Now, to be clear, what Billy Graham would have thought about the morality of anyone’s behavior is not actually relevant to whether it is actually moral; that is an inappropriate appeal to authority. Moral questions cannot be settled by the opinions of “experts,” whether individually or collectively. So it was fallacious of Galli to invoke Billy Graham in the first place, it would be fallacious of Franklin to think that his father’s opinion is relevant to whether or not the president has a "grossly immoral character," and it would be fallacious to suggest that the president must have a “grossly immoral character” just because Galli said so. We’d need to look at the arguments and evidence and do some moral philosophy to determine that. (To be fair, Galli does present an argument; Franklin did not.)
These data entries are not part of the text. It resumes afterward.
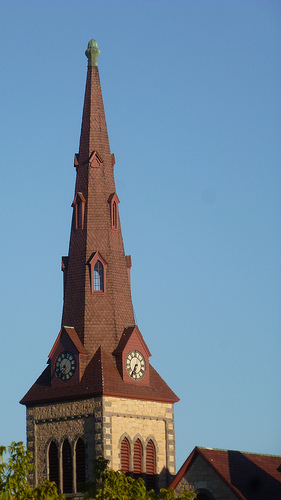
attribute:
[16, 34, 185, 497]
clock tower — brown, tan, red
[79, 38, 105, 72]
tip — blue, copper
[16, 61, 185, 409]
roof — brown, red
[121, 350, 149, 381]
clock — black, white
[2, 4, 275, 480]
part — blue, clear, cloudless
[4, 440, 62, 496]
plant — green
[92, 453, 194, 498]
leavesa — green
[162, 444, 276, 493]
edge — brown, red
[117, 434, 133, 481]
window — red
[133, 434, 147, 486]
window — red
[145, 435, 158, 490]
vent — red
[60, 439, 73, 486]
shutter — red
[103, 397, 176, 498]
wall — bricked, brown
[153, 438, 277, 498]
building — old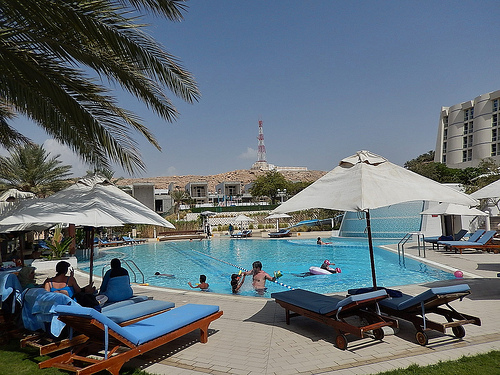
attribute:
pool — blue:
[79, 234, 469, 301]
But because some people do (fallaciously) hold the opinions of popular religious figures to be relevant to what is moral or immoral, if and when the debate does turn to what some religious figure thinks, clarifying what they actually did think is not “inappropriate.” (Although, I admit, it would have been nice if Franklin would have also said, “Of course, my dad’s moral opinion doesn’t settle the matter; he was only a man. We shouldn’t actually care about what he would have thought about this. Let’s look at the evidence," and then actually egnaged with Galli's argument.)

But Franklin did commit an inappropriate appeal to authority fallacy when he claimed that the fact that certain house members voted the way they did proves that the president didn’t commit impeachable offenses.

“I know a number of Republicans in Congress, and many of them are strong Christians. If the President were guilty of what the Democrats claimed, these Republicans would have joined with the Democrats to impeach him. But the Democrats were not even unanimous—two voted against impeachment and one voted present.”

These members could have had any number of motivations for voting the way they did. The two democrats, for example, came from districts that the president won in 2016 and (as Bruce Bueno de Mesquita argues in “The Dictator’s Handbook”) politicians tend to just do whatever keeps them in power. Of course, to be fair, this means that democrats voted to impeach the president doesn’t by itself mean he did commit impeachable offenses, either. (They might just be protecting their power too.) To determine whether the president did commit impeachable offenses, we would need to look at the arguments and evidence for ourselves.

There is much more to say about appealing to authority, and I plan to do so soon. (If there are witnesses in the impeachment trial, the topic is about to become much more relevant.) But for now, it will do to understand how irrelevant invoking the opinion of religious figures is to determining the morality of someone’s behavior.